Assignment
Work out how many lines in the listing below include the word "thead"; answer with the number alone.
:: Dataset
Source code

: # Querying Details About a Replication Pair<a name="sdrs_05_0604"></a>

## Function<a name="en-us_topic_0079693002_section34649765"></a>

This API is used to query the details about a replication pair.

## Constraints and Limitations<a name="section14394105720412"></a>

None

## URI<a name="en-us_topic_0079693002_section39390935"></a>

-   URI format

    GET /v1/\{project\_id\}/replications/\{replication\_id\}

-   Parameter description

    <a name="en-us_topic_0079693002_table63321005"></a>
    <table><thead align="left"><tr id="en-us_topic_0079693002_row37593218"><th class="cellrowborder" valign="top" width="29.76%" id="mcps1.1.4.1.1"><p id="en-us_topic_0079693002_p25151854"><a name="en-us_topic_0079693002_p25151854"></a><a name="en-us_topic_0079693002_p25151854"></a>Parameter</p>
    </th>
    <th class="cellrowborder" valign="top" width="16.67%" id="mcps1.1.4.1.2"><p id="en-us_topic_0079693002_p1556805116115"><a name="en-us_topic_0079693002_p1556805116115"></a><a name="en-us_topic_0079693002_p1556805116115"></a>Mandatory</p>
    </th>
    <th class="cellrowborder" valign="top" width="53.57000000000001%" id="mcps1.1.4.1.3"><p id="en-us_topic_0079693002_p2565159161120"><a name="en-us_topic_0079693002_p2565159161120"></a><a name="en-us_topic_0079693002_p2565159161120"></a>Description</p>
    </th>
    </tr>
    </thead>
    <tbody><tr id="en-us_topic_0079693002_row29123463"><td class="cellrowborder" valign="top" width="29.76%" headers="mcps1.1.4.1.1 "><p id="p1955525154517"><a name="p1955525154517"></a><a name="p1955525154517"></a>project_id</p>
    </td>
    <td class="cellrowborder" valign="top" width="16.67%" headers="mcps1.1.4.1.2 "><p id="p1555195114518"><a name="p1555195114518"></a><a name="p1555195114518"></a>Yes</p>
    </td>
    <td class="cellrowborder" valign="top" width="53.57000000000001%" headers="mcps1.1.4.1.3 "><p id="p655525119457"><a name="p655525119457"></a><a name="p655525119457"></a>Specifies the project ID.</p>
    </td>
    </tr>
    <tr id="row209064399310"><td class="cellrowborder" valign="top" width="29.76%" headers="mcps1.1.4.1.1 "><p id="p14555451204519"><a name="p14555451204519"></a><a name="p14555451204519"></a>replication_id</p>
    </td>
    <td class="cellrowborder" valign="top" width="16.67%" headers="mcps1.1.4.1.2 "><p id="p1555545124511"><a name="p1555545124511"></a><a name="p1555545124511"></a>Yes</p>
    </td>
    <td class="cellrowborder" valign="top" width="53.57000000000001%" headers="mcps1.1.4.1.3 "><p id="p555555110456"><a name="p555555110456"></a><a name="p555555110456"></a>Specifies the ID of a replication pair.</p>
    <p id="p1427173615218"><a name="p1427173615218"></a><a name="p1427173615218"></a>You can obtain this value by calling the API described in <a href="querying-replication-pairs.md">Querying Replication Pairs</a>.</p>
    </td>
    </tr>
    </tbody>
::::
Answer to this task
2